Les personnages : le premier s’appelle Keserü, ce qui signifie l’amer ; le second s’appelle B., à cause d’un tatouage qu’il porte sur la cuisse, comme tous les enfants nés à Auschwitz. Le lieu : Budapest. L’époque : entre 1990 à 1999. Le prétexte : quand B. s’est suicidé, Keserü, son éditeur et ami, a recueilli les divers manuscrits avant que la police débarque. Pourtant, Keserü est convaincu que l’essentiel, un roman qui expliquerait toute l'œuvre de son ami, a disparu. « Il était un écrivain, un véritable écrivain, or les écrivains achèvent toujours leurs oeuvres, qu'il s'agisse de plusieurs milliers de pages ou de quelques brèves lignes. » Il décide donc de partir à la recherche du manuscrit manquant, lequel aurait pu être confié à Sara, la maîtresse de B ou à Judith, son ex-femme. Judith l’a quitté parce qu’il ne voulait pas d’enfant.

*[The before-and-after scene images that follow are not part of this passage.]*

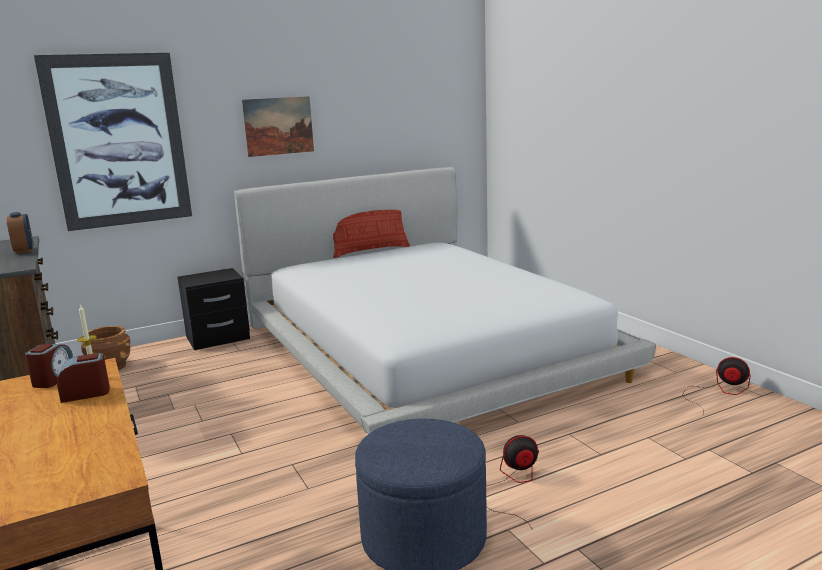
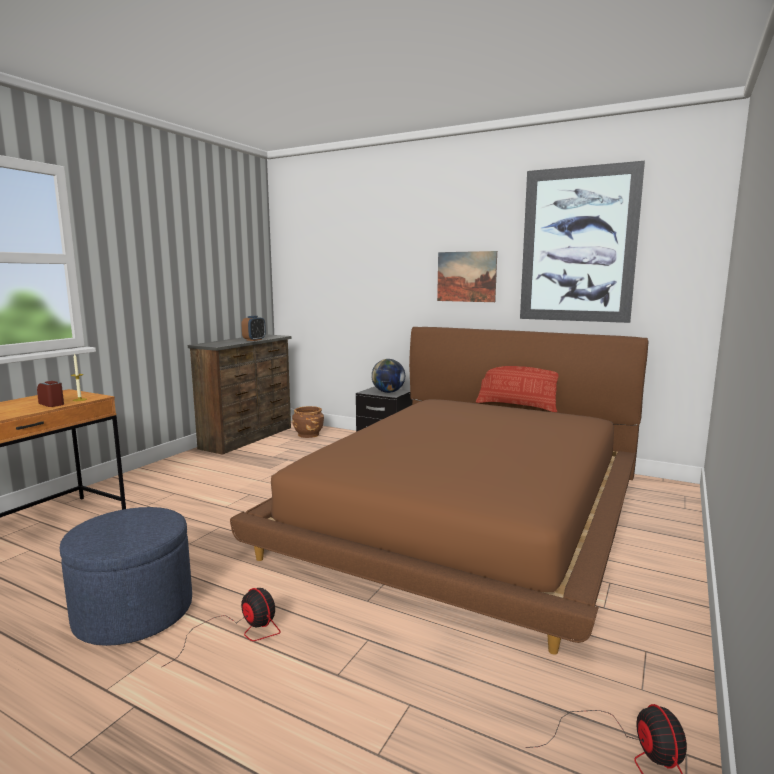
camera: 55 degrees right, 5 degrees down
(53, 379) = (76, 395): alarm clock -> none
(118, 141) = (352, 279): picture -> picture (578, 245)
(216, 276) = (388, 392): none -> globe
(423, 348) = (468, 509): white bed -> brown bed

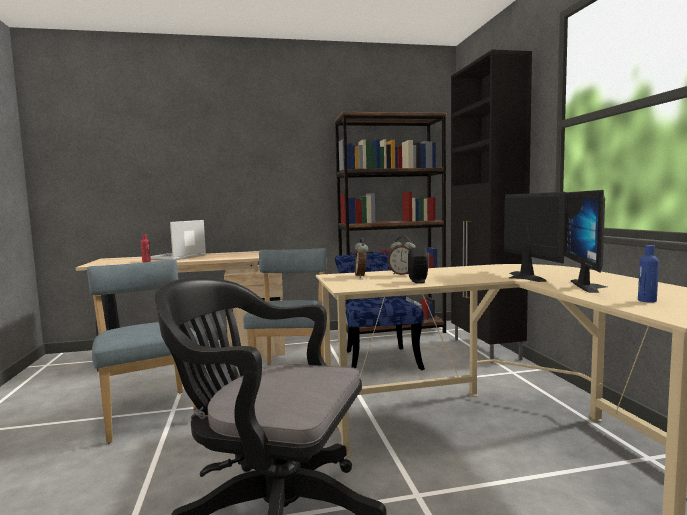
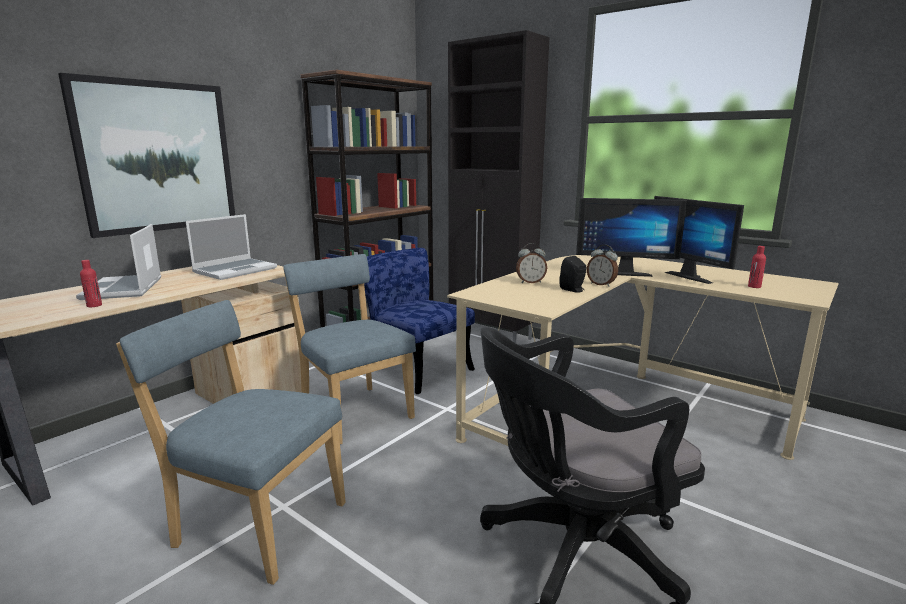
camera: 40 degrees left, 10 degrees up
(225, 180) = (157, 157): none -> picture
(249, 254) = (235, 270): none -> laptop
(361, 276) = (501, 290): alarm clock -> alarm clock (601, 284)
(520, 277) = (624, 273): monitor -> monitor turned 150 degrees clockwise
(647, 301) = (754, 286): blue bottle -> red bottle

Imre Kertész est un véritable virtuose du roman. À l’intérieur, on trouve une pièce de théâtre écrite par B et intitulée Liquidation, pièce qui met en scène Keserü, B. et d’autres amis. Keserü, le narrateur, nous promène entre cette pièce de théâtre dans laquelle il est acteur et qui anticipe sur des développements à venir dont la mort de B lui-même, entre ses propres souvenirs de l’époque et son présent de narrateur. Parfois, on passe du Je au il, sans que l’usage du procédé ne soit lourd.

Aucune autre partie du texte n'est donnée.